→ **Text excerpt**:
Prime Minister Boyko Borisov usually explains terrorism in Bulgaria by saying that the victims planted the bombs themselves "to attract attention."
Rosen Plevneliev, the GERB president-elect, intoned: "This is the way it always is ahead of elections."
MEDIA
Probably the worst outrages of the 2011 elections campaign were committed in and by the media. To see why the media are largely responsible for the way the election campaign progressed and ended, one needs to have an in-depth knowledge of their inner workings, ownership and business dealings.
While media ownership in Bulgaria remains at best nebulous, it is not difficult to see that the majority of media are owned by a few powerful economic groupings. At a time of economic collapse, the media are amongst the first to bear the brunt of a declining readership and plummeting advertising revenues. In a cashflow crisis that shows no signs of abating, many media are struggling to survive, and are willing to sell their editorial content to whoever coughs up the best offer.

→ **Data extract**:
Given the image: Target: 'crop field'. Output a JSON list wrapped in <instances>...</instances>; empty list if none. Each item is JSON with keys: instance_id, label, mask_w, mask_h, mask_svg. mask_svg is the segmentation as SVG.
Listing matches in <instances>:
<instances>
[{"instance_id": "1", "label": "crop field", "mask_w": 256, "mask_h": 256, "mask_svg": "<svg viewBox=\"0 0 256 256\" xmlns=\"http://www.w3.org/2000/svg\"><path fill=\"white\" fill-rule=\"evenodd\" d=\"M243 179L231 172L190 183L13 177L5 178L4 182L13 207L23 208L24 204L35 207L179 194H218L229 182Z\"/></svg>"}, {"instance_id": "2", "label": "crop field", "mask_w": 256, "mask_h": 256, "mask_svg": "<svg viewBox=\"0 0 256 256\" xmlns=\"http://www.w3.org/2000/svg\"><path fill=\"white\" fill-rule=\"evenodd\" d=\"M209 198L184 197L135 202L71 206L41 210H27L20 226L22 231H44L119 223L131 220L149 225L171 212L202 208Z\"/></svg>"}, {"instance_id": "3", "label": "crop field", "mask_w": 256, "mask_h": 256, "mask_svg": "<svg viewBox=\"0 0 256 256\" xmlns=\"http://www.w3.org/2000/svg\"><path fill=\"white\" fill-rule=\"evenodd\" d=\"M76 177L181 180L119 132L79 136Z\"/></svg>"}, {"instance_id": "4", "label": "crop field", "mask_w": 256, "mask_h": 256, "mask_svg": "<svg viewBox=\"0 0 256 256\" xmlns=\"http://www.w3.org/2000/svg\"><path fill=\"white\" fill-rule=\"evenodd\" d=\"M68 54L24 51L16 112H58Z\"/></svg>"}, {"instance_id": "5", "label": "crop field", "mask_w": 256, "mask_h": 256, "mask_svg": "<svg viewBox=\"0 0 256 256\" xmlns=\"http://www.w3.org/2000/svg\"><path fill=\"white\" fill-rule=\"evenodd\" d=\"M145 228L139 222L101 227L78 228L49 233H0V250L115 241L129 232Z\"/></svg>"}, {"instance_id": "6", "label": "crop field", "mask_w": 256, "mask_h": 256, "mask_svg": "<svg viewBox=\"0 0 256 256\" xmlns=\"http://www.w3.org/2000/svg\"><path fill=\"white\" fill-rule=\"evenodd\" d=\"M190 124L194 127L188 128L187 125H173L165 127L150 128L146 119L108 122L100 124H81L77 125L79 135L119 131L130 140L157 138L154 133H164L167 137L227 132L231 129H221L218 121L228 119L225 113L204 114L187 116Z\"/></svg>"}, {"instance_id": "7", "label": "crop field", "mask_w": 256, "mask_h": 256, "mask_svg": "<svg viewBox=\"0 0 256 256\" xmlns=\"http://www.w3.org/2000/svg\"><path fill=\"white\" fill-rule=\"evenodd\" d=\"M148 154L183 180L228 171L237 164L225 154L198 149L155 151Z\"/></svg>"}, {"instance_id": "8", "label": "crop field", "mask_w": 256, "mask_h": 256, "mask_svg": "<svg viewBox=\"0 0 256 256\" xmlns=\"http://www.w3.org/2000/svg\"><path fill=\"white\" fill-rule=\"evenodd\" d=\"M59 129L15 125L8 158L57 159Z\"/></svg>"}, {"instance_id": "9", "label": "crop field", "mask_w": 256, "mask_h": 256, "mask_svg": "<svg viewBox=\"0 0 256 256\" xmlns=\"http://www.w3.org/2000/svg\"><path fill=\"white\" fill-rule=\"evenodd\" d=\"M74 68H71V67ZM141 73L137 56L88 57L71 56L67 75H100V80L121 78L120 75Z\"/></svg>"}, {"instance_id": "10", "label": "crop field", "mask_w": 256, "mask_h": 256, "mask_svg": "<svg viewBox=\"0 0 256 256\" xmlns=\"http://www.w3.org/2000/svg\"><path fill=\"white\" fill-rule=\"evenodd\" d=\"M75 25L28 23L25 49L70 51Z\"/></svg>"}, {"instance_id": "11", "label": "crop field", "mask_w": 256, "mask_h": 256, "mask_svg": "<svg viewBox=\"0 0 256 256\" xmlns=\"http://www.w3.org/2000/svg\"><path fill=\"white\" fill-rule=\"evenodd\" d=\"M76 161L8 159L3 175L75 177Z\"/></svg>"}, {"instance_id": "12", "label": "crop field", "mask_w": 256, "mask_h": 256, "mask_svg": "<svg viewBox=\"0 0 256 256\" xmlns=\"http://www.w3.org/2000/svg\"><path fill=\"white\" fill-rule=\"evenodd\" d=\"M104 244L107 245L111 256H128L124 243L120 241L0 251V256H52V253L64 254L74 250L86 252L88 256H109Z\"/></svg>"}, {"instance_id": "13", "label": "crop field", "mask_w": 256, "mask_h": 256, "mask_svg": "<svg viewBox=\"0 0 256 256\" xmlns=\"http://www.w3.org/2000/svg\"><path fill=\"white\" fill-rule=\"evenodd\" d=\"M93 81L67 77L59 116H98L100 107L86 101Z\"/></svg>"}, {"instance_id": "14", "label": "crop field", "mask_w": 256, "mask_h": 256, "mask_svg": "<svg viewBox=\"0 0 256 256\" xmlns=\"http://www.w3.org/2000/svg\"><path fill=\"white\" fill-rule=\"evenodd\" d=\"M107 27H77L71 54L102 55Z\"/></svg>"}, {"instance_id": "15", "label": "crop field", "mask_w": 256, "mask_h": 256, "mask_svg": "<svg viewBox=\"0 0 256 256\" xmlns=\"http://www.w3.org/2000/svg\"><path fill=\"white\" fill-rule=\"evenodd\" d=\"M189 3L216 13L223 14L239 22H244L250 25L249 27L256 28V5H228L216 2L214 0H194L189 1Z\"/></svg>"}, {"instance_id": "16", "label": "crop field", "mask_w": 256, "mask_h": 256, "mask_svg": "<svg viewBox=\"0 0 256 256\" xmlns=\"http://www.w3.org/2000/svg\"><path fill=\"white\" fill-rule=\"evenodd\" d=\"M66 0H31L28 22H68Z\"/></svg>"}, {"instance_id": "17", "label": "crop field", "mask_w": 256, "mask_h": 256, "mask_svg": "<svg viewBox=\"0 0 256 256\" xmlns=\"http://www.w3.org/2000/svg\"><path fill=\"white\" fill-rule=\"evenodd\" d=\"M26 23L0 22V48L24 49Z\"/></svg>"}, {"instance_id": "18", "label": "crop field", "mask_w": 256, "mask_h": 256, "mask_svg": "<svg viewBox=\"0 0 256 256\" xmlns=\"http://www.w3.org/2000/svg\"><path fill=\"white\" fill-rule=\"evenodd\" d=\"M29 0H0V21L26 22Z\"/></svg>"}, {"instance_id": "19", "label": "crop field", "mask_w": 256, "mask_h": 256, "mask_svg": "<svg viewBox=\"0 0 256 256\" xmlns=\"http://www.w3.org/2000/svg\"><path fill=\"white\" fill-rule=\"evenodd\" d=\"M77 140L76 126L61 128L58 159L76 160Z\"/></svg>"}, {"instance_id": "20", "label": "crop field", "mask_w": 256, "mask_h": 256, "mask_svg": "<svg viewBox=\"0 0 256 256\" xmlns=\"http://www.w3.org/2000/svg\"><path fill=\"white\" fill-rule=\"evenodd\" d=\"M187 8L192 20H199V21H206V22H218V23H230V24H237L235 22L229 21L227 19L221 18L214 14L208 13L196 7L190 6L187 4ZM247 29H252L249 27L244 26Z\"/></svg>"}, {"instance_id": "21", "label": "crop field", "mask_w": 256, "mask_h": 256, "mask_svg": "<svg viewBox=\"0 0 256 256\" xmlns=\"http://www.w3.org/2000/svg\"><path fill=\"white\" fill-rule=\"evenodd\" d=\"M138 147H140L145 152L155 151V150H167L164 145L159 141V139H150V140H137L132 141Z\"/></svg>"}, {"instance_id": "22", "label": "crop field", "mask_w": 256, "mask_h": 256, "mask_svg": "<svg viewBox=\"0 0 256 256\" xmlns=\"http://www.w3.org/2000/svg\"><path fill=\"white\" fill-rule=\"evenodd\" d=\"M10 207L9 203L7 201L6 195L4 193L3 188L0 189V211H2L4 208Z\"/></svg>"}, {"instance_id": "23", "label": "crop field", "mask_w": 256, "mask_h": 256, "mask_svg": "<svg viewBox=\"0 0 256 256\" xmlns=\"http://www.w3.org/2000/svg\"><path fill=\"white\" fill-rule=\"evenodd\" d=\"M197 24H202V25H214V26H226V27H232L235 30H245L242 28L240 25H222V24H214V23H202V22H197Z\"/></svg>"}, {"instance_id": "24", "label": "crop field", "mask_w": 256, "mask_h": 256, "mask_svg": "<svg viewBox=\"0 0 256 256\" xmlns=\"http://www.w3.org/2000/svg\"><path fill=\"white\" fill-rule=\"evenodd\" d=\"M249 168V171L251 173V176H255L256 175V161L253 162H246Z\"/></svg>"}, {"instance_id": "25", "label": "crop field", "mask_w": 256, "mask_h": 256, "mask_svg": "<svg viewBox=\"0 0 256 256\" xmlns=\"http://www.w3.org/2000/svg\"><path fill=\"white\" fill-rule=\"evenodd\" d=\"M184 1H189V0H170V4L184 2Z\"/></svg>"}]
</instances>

→ **Tasks to complete**:
1) How many lines of the listing contain the string "instances"? Reply with the number only.
2) Extend the passage on Bulgaria's media and the 2011 election campaign, picking up after its final sentence.
The text and the listing have no connection to each other.

→ **Results for each task**:
1) 4

2)
That ruling parties and politicians have paid for media coverage has been a well-known fact in post-Communist Bulgaria, but the 2011 elections introduced a new aspect of this media trade. Most of the media made no effort to conceal their official "price lists," and even coverage of press conferences could only be procured for hard cash. As a result, some candidates were left in a state of information limbo, unable to express their views to the voters, while the press releases of others were carried as legitimate "news." Critics say that in this way a new "monetary restriction" has been imposed on Bulgarian democracy.
A more subtle way for the government to control the media is the way it indirectly manages advertising contracts. It is no secret that everything in Bulgaria, including the media, is closely entwined, often in hard-tounderstand, almost Byzantine relationships that include nepotism, corruption, personal likes and dislikes and sheer idiosyncrasy. As in Russia, with which Bulgaria has very close relations, doing business here is as much a political act, of having the "right" connections, as it is of entrepreneurship. To put it another way, the autocratically controlled state can make or break you, depending on who you know and how much you pay. The media are no exception to this general economic principle and, overall, they are reluctant to do anything that might jeopardise their business.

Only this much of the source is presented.